Tally the lines containing "ekonomista" in this data. Respond with the tally alone.

#### RECORD EXCERPTS ####

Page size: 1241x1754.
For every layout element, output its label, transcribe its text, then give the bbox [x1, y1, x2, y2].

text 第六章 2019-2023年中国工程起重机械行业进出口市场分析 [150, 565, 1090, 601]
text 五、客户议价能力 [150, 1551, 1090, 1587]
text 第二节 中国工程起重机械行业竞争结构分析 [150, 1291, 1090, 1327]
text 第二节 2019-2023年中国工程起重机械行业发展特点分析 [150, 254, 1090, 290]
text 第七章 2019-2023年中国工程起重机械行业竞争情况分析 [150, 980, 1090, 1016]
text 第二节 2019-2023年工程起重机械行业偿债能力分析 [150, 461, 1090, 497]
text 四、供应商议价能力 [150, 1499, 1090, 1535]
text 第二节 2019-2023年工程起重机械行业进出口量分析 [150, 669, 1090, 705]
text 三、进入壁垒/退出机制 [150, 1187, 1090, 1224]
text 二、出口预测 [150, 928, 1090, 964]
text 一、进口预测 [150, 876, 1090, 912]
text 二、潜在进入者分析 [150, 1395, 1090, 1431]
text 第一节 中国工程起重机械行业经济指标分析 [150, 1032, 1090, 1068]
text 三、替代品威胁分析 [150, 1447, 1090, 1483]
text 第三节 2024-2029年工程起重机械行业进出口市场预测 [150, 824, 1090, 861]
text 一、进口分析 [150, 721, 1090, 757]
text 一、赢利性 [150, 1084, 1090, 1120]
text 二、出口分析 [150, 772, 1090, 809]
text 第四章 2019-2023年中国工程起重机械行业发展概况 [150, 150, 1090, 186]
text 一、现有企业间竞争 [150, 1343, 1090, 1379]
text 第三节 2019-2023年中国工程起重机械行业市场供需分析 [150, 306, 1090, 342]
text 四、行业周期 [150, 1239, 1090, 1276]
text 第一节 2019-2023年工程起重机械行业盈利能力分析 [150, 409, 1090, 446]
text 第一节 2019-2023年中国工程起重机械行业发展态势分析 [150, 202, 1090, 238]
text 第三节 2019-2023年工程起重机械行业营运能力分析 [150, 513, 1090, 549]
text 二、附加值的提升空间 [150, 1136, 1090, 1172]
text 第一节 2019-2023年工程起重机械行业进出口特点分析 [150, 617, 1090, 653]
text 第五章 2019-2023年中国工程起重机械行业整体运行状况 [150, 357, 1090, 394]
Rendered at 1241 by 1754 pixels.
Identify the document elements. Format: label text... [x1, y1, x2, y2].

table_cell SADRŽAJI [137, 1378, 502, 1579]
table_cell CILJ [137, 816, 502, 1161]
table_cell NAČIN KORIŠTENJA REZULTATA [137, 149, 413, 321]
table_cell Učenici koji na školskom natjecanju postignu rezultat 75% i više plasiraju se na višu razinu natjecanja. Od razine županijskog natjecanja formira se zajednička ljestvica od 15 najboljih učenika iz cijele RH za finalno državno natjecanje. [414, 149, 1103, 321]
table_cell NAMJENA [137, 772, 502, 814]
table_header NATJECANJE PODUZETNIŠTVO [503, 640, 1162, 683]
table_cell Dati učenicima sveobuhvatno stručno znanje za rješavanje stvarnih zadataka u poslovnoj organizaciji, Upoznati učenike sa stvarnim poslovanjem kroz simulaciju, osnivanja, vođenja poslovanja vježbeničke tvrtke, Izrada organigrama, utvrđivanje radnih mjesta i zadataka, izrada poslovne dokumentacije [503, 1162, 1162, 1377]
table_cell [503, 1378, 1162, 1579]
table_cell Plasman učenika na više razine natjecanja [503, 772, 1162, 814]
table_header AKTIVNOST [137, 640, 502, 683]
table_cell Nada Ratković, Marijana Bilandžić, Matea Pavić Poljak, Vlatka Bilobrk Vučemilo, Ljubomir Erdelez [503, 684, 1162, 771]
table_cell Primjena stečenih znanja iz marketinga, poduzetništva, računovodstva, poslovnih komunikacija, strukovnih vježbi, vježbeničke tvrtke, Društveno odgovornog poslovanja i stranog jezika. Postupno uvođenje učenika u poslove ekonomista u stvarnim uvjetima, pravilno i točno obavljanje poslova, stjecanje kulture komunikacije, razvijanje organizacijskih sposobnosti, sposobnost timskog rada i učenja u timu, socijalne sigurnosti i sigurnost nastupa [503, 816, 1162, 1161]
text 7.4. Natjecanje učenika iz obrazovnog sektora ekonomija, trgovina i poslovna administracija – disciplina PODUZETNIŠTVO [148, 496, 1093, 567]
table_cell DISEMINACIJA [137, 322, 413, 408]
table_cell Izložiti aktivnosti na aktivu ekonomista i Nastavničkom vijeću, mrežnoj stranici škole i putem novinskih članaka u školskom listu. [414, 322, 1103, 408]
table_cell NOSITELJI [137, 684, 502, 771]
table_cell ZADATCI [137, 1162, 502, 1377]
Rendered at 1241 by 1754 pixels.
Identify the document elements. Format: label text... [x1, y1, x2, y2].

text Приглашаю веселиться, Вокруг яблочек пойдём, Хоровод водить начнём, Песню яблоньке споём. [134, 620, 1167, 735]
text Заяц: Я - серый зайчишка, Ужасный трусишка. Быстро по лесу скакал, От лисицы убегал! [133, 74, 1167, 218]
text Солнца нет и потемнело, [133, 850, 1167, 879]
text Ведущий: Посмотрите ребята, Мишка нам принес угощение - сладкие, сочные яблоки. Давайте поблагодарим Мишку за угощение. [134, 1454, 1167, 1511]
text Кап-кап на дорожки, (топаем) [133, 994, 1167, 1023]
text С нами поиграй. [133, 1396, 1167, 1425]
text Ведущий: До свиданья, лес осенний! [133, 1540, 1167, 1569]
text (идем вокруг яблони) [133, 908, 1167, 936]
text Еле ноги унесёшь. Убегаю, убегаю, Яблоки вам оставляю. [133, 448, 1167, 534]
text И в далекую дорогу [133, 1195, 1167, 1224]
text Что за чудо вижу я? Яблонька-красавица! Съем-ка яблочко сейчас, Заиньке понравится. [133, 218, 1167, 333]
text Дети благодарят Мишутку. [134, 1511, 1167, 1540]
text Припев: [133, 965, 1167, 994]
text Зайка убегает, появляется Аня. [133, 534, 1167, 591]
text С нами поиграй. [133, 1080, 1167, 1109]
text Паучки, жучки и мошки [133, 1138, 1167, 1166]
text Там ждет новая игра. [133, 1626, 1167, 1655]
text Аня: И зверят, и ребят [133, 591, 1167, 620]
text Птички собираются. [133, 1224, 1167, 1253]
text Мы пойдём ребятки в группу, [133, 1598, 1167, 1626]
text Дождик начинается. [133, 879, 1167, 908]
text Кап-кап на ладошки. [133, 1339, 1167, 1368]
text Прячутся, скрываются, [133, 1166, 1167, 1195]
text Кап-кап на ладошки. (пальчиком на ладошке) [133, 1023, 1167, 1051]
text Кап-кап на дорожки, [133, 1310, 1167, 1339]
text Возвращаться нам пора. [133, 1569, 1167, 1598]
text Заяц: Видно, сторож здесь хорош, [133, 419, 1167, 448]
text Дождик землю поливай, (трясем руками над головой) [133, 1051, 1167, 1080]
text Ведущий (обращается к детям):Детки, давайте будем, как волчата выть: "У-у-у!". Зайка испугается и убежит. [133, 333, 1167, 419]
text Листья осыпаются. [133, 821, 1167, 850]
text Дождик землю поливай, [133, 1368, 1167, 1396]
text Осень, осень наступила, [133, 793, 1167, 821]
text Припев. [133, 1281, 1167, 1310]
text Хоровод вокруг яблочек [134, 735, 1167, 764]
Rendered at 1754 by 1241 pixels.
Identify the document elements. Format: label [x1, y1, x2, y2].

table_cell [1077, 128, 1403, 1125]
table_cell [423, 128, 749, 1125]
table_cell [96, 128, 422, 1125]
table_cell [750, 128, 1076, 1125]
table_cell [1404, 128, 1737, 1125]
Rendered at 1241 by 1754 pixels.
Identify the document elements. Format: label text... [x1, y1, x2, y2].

####

FINISHED TASK |
2